W Specjalnym Ośrodku Wychowawczym Zgromadzenia Sióstr Zmartwychwstania Pańskiego im. bł. Matki Celiny Borzęckiej w Mocarzewie odbyły się 12 października uroczystości z okazji 100. rocznicy przybycia sióstr do niewielkiej miejscowości w powiecie gostynińskim.

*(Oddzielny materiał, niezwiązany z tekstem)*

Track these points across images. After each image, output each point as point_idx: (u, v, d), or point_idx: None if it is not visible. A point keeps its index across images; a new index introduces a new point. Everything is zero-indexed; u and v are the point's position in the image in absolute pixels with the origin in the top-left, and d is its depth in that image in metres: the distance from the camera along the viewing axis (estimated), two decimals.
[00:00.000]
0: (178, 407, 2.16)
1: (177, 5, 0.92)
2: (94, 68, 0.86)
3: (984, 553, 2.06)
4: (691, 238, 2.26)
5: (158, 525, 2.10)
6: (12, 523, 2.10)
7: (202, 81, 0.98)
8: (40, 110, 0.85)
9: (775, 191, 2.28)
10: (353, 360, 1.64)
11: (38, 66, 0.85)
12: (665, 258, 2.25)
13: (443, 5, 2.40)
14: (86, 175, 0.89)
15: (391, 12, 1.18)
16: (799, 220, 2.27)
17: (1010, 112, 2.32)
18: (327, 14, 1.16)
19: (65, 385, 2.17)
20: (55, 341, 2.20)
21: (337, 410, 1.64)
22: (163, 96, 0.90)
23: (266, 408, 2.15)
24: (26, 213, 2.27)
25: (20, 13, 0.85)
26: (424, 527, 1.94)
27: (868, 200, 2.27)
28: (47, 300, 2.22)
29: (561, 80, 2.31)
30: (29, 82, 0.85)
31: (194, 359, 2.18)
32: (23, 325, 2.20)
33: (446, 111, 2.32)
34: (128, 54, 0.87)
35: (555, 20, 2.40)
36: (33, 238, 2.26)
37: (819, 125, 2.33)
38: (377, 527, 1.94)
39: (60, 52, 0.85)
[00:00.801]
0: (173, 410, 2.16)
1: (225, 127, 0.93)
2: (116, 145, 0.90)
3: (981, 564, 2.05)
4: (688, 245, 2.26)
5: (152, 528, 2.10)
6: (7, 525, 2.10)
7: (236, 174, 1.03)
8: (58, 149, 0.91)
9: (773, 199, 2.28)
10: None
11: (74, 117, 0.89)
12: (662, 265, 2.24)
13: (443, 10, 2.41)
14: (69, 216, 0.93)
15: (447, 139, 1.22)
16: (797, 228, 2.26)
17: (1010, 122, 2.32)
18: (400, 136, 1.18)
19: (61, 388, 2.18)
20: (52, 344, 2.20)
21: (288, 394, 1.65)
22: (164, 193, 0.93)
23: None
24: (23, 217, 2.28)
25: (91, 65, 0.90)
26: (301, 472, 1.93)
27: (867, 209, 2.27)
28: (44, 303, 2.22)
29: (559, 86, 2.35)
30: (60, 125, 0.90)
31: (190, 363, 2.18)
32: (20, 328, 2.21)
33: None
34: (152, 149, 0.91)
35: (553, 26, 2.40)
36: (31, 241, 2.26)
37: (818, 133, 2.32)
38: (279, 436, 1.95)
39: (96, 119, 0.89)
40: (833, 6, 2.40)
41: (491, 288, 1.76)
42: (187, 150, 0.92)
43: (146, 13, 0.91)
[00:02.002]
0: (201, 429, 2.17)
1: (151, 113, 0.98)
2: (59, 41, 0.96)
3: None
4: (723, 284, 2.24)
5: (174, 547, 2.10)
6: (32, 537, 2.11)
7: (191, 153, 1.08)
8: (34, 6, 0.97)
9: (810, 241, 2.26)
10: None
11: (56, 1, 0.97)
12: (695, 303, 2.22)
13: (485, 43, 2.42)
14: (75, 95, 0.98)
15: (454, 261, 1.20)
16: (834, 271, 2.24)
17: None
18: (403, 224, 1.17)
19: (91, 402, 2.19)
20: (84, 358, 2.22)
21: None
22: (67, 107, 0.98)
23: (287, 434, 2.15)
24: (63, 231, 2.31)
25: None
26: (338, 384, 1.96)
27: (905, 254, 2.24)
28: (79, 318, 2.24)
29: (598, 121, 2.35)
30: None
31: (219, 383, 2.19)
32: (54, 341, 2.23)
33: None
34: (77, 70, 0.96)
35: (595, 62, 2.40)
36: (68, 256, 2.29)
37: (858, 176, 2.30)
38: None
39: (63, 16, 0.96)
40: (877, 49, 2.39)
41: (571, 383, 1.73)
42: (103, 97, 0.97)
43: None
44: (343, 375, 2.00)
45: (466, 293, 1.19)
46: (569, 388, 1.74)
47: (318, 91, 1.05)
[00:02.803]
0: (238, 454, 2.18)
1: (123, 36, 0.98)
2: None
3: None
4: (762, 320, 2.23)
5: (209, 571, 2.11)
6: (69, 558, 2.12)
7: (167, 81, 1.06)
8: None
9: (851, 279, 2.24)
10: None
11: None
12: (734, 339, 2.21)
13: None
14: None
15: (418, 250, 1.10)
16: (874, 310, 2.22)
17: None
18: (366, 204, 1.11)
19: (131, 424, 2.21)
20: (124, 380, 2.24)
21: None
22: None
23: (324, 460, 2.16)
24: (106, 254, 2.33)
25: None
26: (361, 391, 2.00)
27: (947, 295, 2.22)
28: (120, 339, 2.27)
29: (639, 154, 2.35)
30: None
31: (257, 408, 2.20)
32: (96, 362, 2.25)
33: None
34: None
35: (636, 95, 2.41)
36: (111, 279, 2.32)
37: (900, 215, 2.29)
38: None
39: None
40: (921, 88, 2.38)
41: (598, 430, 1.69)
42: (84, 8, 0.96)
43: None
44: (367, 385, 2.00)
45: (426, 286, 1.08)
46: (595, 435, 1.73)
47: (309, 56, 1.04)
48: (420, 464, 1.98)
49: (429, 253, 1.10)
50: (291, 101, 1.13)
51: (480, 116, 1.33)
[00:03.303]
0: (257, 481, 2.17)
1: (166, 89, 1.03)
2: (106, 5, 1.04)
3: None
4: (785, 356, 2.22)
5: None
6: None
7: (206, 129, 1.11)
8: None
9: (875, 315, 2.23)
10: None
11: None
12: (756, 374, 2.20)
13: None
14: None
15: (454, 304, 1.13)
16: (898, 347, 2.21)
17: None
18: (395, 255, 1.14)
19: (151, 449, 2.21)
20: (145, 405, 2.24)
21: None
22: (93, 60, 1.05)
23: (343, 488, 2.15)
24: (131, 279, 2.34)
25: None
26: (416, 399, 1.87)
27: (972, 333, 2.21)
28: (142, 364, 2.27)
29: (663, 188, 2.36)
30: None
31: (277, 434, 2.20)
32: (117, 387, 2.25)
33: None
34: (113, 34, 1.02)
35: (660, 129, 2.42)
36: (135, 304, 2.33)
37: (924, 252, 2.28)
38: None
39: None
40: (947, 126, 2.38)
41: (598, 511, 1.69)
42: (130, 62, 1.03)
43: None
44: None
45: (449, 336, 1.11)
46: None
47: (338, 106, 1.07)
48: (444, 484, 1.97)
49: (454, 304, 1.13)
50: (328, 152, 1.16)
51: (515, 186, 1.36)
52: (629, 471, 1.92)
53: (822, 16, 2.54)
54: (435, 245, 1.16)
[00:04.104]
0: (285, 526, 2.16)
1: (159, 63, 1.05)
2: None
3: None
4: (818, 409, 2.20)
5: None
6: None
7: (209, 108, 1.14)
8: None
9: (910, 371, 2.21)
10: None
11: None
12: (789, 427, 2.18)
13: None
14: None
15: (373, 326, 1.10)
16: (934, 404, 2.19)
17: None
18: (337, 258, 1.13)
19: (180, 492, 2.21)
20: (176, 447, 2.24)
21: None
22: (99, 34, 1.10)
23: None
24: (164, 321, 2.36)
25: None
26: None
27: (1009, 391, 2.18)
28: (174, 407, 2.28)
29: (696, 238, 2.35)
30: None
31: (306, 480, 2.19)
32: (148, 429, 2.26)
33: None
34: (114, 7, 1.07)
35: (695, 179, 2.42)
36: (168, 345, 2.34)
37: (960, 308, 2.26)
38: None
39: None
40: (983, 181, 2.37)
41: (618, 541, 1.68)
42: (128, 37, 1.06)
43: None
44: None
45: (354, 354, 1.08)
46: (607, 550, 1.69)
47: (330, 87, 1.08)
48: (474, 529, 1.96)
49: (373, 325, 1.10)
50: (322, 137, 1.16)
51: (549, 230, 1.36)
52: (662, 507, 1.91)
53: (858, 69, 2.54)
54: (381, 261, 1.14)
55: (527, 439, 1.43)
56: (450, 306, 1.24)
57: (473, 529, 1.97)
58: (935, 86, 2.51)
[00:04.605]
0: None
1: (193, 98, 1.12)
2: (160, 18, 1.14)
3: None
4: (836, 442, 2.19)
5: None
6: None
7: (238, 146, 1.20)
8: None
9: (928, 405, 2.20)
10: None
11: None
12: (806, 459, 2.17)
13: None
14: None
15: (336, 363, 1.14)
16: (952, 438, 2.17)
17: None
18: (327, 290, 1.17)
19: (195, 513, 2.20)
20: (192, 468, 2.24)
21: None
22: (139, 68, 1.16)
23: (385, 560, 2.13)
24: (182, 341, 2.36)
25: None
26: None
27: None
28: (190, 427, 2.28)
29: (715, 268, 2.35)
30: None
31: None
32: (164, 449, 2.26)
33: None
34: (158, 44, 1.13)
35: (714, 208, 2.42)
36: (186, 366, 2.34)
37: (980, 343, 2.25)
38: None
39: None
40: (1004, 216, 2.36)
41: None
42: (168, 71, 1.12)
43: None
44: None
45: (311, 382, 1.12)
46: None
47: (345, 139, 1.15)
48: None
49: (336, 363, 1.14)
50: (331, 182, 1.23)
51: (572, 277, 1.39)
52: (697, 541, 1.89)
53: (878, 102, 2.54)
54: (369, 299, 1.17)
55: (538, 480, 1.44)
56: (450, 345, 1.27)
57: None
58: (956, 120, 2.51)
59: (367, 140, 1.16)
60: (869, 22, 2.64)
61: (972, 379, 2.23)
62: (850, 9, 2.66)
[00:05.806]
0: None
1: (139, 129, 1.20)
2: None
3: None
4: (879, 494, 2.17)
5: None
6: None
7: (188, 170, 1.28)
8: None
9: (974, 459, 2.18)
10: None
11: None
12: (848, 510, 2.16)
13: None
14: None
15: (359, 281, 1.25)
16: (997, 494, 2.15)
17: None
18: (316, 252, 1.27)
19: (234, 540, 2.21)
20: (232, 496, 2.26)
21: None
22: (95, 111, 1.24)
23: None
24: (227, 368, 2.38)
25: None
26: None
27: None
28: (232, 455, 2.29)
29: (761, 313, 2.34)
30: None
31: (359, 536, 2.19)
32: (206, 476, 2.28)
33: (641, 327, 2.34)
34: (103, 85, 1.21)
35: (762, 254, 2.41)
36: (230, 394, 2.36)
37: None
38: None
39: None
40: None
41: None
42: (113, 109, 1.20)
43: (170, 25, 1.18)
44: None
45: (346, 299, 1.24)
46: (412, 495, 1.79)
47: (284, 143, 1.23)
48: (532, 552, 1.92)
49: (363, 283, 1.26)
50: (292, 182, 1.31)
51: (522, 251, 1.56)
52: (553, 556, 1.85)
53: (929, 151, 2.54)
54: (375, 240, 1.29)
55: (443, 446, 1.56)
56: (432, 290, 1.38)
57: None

Uroczystości jubileuszowe rozpoczęły się Mszą św. w kościele św. Józefa w Sannikach. Eucharystii przewodniczył i homilię wygłosił biskup łowicki Wojciech Osial. Z hierarchą modlili się także biskup senior Andrzej F. Dziuba, kapłani, siostry zmartwychwstanki z Prowincji Poznańskiej i Warszawskiej, na czele z matką generalną s. Dorotą Zygmunt CR, a także podopieczni i osoby od lat zaprzyjaźnione ze zgromadzeniem i placówką.

Sto lat posługi

Sto lat posługi

Na progu homilii biskup ordynariusz zauważył, jak mocno zgromadzenie i jego dzieła wrosły w tę ziemię. - Gdy mówimy: Mocarzewo, pierwsze skojarzenie zawsze jest związane z siostrami zmartwychwstankami i dziećmi ze Specjalnego Ośrodka Wychowawczego - zauważył. Hierarcha pokrótce przybliżył długą historię obecności sióstr, ich system wychowawczy oparty na miłości i prawdzie, a także łączeniu życia z wiarą. - Dzięki ofiarnej pracy sióstr w szkołach uczą się dzieci z niepełnosprawnością intelektualną w stopniu lekkim, umiarkowanym, znacznym i głębokim. Uczą się też dzieci niepełnosprawne fizycznie, z porażeniem, bardzo chore, ale za to bardzo ukochane - dodał biskup.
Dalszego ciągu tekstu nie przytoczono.